*SECCIÓN DE TEXTO*
◇ ◇ ◇ ◇ ◇ ◇ ◇
Llegar a la tercera edad es algo a lo que todos queremos llegar en las mejores condiciones posibles. Cuidarnos y llevar un estilo de vida sano y saludable es la clave para disfrutar de una vejez en forma. Por ello hay que seguir una serie de recomendaciones tanto a nivel de dieta como de ejercicio físico. Sólo de esta manera estaremos ayudando a nuestro cuerpo a mantenerse con vitalidad durante mucho más tiempo.

Es evidente que a ciertas edades no se puede mantener el mismo ritmo que cuando se es joven. Por eso hay deportes que no están recomendados para las personas que han entrado en la edad dorada de su vida. Pero de lo que no cabe duda es de la necesidad de ejercitarse para mantenerse activo, ágil, y con la mente despierta. No es necesario apuntarse a un gimnasio o contar con un entrenador personal. Hay muchas actividades de la vida diaria que, si las realizamos como hábito y de forma constante, nos ayudarán a mantenernos en forma sin que apenas nos demos cuenta.
◇ ◇ ◇ ◇ ◇ ◇ ◇
*MATERIAL MOSTRADO*
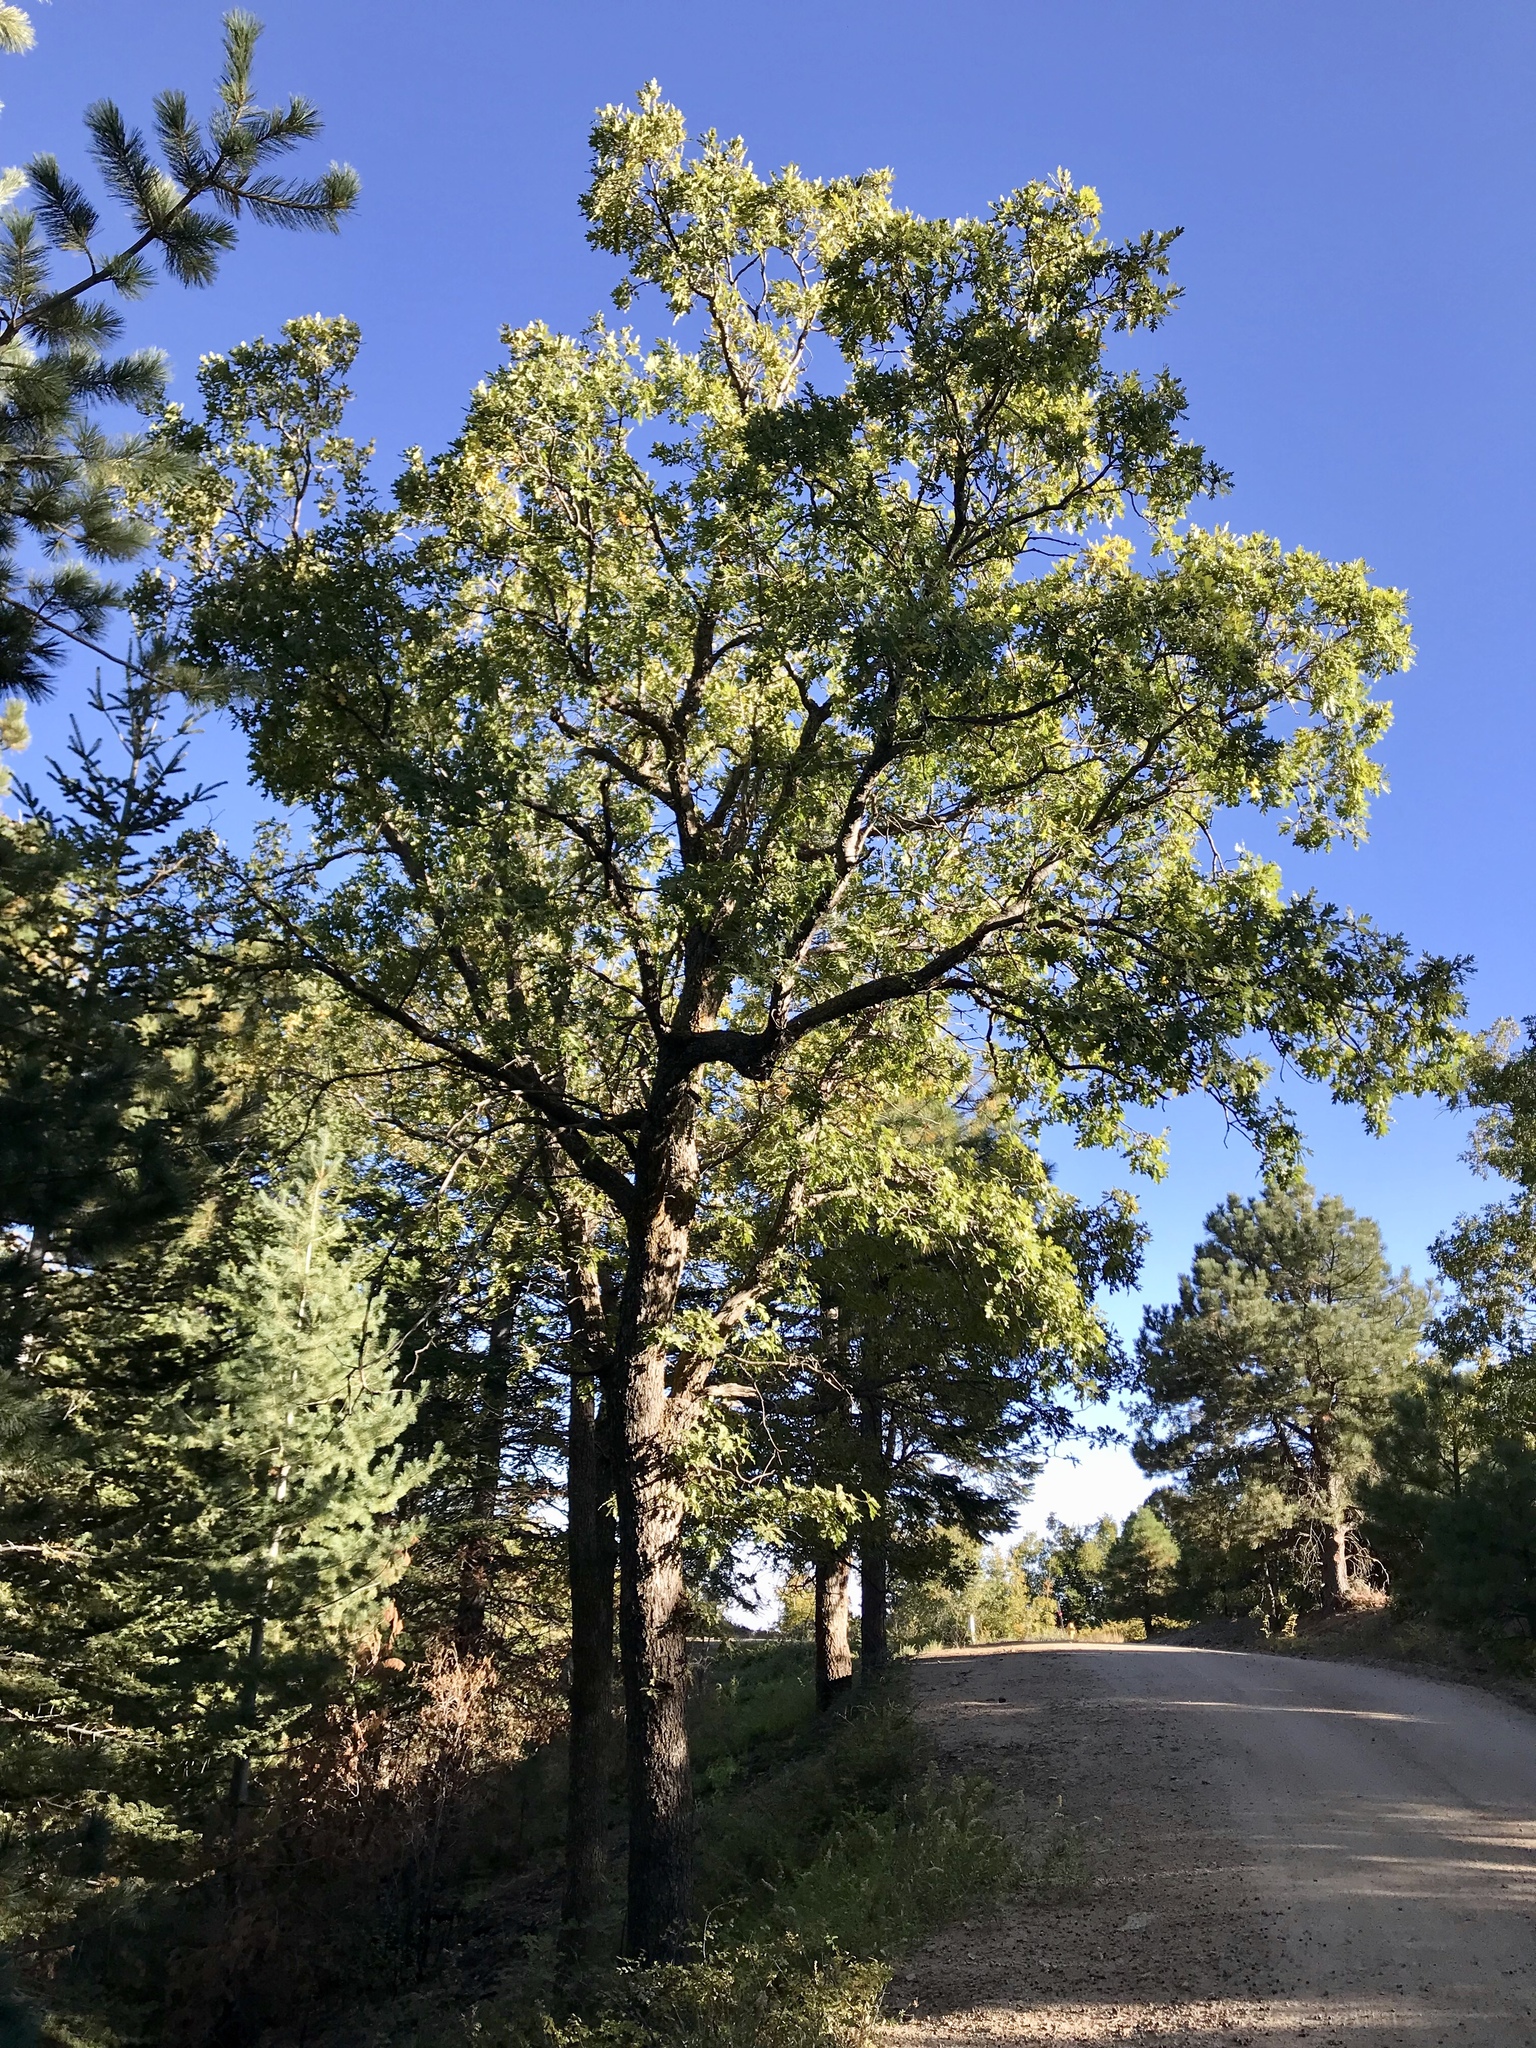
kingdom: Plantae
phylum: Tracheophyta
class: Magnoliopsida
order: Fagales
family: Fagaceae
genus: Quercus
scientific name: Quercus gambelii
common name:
◇ ◇ ◇ ◇ ◇ ◇ ◇
*CONSIGNA DE TRABAJO A*
Según el texto sobre la vida sana en la tercera edad, ¿qué dos cosas no hacen falta para mantenerse en forma?
*CONSIGNA DE TRABAJO B*
Resume en dos oraciones el texto sobre la vida sana en la tercera edad.
Los ítems no intervienen en lo que se pide aquí.

*RESPUESTA ESCRITA A*
Apuntarse a un gimnasio o contar con un entrenador personal.

*RESPUESTA ESCRITA B*
Para llegar a la vejez en buenas condiciones, hace falta un estilo de vida sano, con recomendaciones de dieta y de ejercicio físico. Aunque a ciertas edades no se mantiene el ritmo de la juventud y hay deportes no recomendados, es necesario ejercitarse, y basta con hacer de forma constante muchas actividades de la vida diaria.